サンタさんが主役の絵本は数あれど、かこさとし節が満載の新しい切り口で描かれたクリスマスの真相がとっても魅力的なんです。
幻の名作絵本が新表紙で復刊!
『サン・サン・サンタひみつきち』 七色のおはなしえほん 著者:かこさとし 出版社:偕成社/白泉社 発売年:1986年10月/2019年9月4日 価格:1,300円+税
かこさとし氏が『サン・サン・サンタひみつきち』を最初に発表したのが1986年。そして2019年9月、30年のときを経て、白泉社より装いも新たに復刊されました!

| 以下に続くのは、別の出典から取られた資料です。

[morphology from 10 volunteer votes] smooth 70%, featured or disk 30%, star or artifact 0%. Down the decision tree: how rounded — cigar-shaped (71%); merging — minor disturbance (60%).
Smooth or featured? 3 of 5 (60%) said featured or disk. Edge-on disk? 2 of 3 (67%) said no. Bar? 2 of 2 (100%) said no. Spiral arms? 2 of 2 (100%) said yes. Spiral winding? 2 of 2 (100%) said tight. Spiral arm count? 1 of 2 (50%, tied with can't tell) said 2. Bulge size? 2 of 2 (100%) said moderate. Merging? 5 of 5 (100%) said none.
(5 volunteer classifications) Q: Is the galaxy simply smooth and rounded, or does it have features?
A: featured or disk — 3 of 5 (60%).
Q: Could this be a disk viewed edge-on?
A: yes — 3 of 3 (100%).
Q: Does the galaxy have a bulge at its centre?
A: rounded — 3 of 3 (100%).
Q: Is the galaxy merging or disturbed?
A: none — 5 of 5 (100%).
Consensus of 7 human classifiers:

これまでに数多くの名作を世に送り出してきたのですが、クリスマス絵本のイメージはパッと思いつかない方も多いかと思います。それもそのはず、大人気シリーズの『だるまちゃん』にも『からすのぱんやさん』にもクリスマスをテーマとしたお話はなく、『七色おはなしシリーズ』の1冊として描かれた作品なのです。
【旧作】サン・サン・サンタひみつきち
七色のおはなしえほん/Amazonリンク
復刊を機に、表紙の絵柄が変わりました!おもちゃ工場の真っ白な作業服姿から、作業服を脱いだ赤い衣装のサンタに装いを替えています。前作の表紙のクリスマスっぽく無い感じが妙に笑えます。
ねる前に読みたい『サン・サン・サンタひみつきち』
あらすじ
最北の地、北極に運ばれてくる大量のゴミが入った白いコンテナ。雪にまみれて気づかれないけど、実は地下の工場では、そのゴミたちがバラバラにされて素材ごとに分けられていきます。その素材にふしぎな薬をかけて、あれやこれやの細工が終わると、ベルトコンベアから流れてきたのは、大量のおもちゃたち。

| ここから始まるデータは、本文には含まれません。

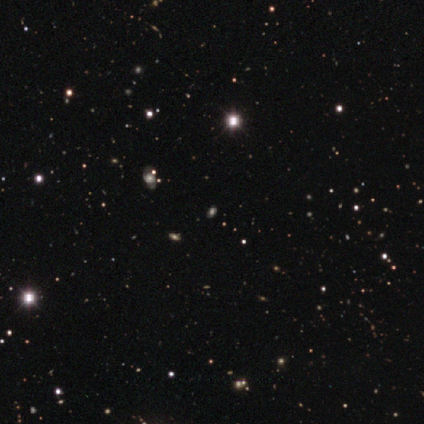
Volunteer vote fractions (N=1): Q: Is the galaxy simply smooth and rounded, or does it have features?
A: star or artifact — 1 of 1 (100%).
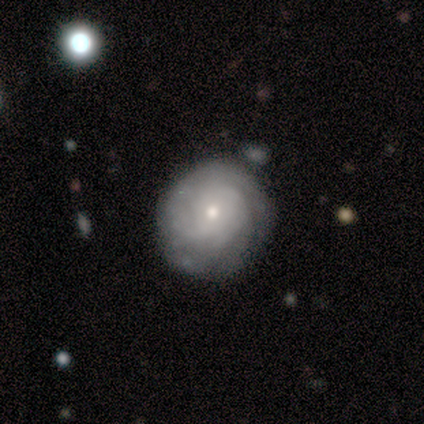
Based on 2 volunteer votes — smooth_or_featured: featured or disk (p=1.00)
disk_edge_on: no (p=1.00)
bar: weak (p=0.50) [tied with: no p=0.50]
has_spiral_arms: yes (p=1.00)
spiral_winding: tight (p=1.00)
spiral_arm_count: 2 (p=0.50) [tied with: can't tell p=0.50]
bulge_size: moderate (p=0.50) [tied with: small p=0.50]
merging: none (p=0.50) [tied with: minor disturbance p=0.50]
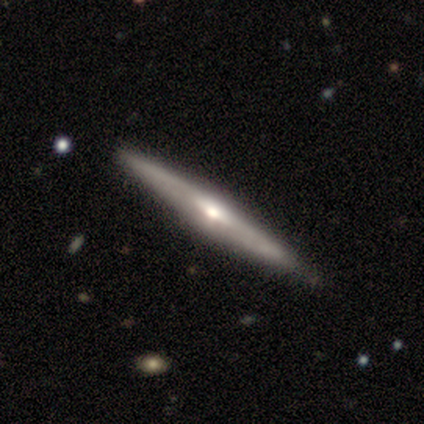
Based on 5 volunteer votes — smooth-or-featured: featured or disk: 100% | smooth: 0% | star or artifact: 0%
  disk-edge-on: yes: 80% | no: 20%
    edge-on-bulge: rounded: 100% | boxy: 0% | none: 0%
  merging: none: 80% | major disturbance: 20% | minor disturbance: 0% | merger: 0%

きちんと仕分けされて運ばれたかと思うと、そこで働く白い作業服の人たちが、広場に集合しました。今日は12月24日。工場長の号令に合わせて、各地域の担当者と確認作業をしています。それから、白い作業服を脱ぎ、制帽を被ると…ずらりと並んだサンタたちはトナカイ型のロケットに乗り込みます。
みんなが心待ちにしているプレゼントを持って…
ここに注目!
クリスマスのキラキラ感やワクワクしている子ども達、太ったサンタさんなどは一切無く、クリスマスの真実を切々と解説してくれていて、斬新!何となく、サンタさんって子ども全員に一晩でプレゼントを配るなんて無理だよなぁと、漠然と考えている子どもに妙な説得力で語りかけてくれます。
一番のみどころは、つぎつぎ運ばれてくるおもちゃたち!1980年代らしく、人形やおもちゃはレトロでかわいいものばかり。色合いや細かさが、さすがです。
親子でかざぐるまはどこだ?アヒルはどこだ??と探し絵を楽しみました。
まるであの『からすのパンやさん』の名シーンを彷彿とさせます!
絵本の舞台である「北極」やゴミがいっぱい詰まった「コンテナ」など、5才児には少し難しいかなという箇所も、子どもも分かる言葉で説明してあり、かこさとし絵本らしさを感じる1冊です。メルヘンな夢物語ではないサンタの本当の秘密を知れて、子ども心に響いている様子でした。
まだまだあるよ!七色のおはなしえほんシリーズ
七色のおはなしえほんシリーズは全14冊。こちらの作品たちは書店でなかなか見つからない場合は、地域の図書館などで探してみると、当時の絵本を保管している場合がありますので、気になる方はチェックしてみてください。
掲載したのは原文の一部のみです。